Additifs et aliments ultra-transformés : "ce qui pose le plus problème, c'est l'effet cocktail"
- Plusieurs études pointent du doigt les effets néfastes des produits ultra-transformés sur la fertilité. Est-ce qu’ils sont aussi à éviter ?
Effectivement, les aliments très transformés sont à éviter lors d’un projet bébé. En fait, il y a des additifs dans ces produits qui peuvent avoir un rôle négatif sur la fertilité. Pour essayer d'utiliser le moins d'additifs possibles, il faut choisir les aliments qui vont être les moins transformés possibles, en vérifiant les étiquettes.
Heureusement, les additifs les plus dangereux pour la fertilité sont interdits dans l’Union européenne. Il faut aussi faire attention à ceux en circulation qui sont soupçonnés d’être “potentiellement” néfastes pour la fertilité. Mais, ce qui pose le plus problème, c'est l'effet cocktail. La surexposition aux additifs dans notre alimentation peut conduire à un effet de cumul pouvant être problématique pour la santé et la fertilité.
Au-delà des additifs alimentaires, il faut aussi se méfier des perturbateurs endocriniens potentiellement présents. En effet, beaucoup d'aliments transformés sont emballés dans du plastique. Il y a un risque qu’ils contiennent des perturbateurs endocriniens pouvant perturber notre système hormonal.
Il est aussi recommandé d’éviter les pesticides, et donc de privilégier les fruits et légumes bios. Il faut aussi essayer de baisser sa consommation de sucre. Comme je l’ai déjà indiqué, les glucides exacerbent les problèmes de fertilité chez la femme ayant un SOPK, mais aussi chez celles souffrant d’endométriose.
On tente de diminuer la consommation d'oméga-6 également, parce que ce dernier à une action pro-inflammatoire. Il est donc néfaste dans le cas de l'endométriose et du SOPK.

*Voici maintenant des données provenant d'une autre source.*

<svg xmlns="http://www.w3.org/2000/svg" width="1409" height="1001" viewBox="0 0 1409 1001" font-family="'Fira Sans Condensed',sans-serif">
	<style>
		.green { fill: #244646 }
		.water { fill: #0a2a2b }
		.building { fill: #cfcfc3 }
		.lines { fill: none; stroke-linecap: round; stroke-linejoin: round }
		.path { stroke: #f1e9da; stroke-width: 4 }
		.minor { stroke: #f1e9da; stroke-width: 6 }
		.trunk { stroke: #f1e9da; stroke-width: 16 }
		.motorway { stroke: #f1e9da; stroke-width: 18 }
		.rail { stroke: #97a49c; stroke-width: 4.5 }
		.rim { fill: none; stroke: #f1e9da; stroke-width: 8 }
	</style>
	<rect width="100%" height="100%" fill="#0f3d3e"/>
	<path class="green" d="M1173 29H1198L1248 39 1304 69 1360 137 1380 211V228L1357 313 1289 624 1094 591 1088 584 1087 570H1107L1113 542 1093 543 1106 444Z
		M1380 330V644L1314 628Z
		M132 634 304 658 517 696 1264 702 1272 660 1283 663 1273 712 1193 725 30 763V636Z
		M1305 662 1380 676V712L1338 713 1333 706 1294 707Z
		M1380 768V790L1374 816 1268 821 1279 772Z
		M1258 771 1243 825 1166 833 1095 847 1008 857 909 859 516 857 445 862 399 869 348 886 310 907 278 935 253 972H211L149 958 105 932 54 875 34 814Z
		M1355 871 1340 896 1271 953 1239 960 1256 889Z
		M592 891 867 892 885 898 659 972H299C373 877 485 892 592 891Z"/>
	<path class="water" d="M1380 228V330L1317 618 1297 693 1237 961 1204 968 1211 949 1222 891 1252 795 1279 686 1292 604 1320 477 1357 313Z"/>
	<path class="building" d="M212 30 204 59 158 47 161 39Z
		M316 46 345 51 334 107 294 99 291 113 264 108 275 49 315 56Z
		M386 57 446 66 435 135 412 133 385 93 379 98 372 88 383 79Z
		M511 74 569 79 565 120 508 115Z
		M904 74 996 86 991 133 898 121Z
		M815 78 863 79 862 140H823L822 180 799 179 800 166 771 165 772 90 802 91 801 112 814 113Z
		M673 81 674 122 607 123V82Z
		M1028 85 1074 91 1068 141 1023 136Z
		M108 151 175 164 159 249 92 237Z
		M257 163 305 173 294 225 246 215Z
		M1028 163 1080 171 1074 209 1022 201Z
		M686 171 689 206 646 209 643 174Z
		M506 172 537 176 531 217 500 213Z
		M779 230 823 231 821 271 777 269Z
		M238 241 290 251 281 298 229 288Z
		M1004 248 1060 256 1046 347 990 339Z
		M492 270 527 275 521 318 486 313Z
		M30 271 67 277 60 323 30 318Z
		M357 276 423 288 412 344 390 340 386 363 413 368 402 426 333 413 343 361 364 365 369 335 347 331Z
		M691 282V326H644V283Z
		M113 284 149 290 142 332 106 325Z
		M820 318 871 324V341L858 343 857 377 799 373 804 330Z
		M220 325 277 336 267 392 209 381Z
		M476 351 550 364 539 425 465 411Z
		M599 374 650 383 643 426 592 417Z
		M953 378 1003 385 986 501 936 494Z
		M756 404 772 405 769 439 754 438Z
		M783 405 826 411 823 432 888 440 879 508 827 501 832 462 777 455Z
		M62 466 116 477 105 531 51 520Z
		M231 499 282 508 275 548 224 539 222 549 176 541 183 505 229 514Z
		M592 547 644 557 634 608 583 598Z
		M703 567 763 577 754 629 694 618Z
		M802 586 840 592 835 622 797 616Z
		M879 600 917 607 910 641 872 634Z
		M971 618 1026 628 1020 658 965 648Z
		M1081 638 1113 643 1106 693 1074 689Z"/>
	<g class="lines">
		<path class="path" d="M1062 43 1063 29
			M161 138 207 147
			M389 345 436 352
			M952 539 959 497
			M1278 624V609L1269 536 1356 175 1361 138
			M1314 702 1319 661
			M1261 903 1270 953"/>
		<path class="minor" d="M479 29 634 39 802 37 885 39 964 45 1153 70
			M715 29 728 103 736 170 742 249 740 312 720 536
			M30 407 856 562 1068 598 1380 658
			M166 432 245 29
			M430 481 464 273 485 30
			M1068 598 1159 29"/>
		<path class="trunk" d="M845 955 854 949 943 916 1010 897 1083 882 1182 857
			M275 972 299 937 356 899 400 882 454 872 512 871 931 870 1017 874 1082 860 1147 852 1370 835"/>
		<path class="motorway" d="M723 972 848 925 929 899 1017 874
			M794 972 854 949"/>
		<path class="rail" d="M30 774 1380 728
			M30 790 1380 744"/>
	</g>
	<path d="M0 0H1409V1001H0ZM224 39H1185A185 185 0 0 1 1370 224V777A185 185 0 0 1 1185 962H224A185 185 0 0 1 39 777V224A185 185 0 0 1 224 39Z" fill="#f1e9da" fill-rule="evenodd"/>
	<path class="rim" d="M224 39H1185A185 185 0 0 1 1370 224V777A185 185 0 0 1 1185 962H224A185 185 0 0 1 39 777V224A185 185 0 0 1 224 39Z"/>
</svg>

Bien sûr, il faut éviter l'alcool. Une consommation régulière altère le sperme, sans oublier ses conséquences néfastes sur le fœtus.
Il est aussi conseillé de réduire les produits d'origine animale. En fait, idéalement, il faudrait tendre vers une alimentation à 50 % protéines d'origine animale et 50 % de protéines végétales.
Alimentation pro-fertilité : "il faut un peu de temps pour observer un effet"
- Quand faut-il commencer à faire attention à son régime ?
Je recommande de faire attention à son alimentation au moins trois mois avant la conception. Pourquoi ? Parce que comme pour tout changement d'alimentation ou pour toute cure de complément alimentaire, il faut un peu de temps pour observer un effet. De plus, la création d'un spermatozoïde de A à Z dure quatre mois. Et pour les femmes, c'est pareil. L'ovocyte du mois de février a commencé à maturer 3 à 4 mois avant. Ainsi faire attention à son alimentation au moins 3 à 4 mois avant la conception, c’est bien.
En revanche, s'il y a une perte de poids qui doit être mise en place, il faut alors envisager une plus longue période. Le but est d’éviter de carencer une femme avant une grossesse, au risque sinon, de lui faire démarrer sa grossesse fatiguée et en manque de micronutriments recommandés. Il ne faut pas hésiter à consulter des professionnels de santé en cas de besoin.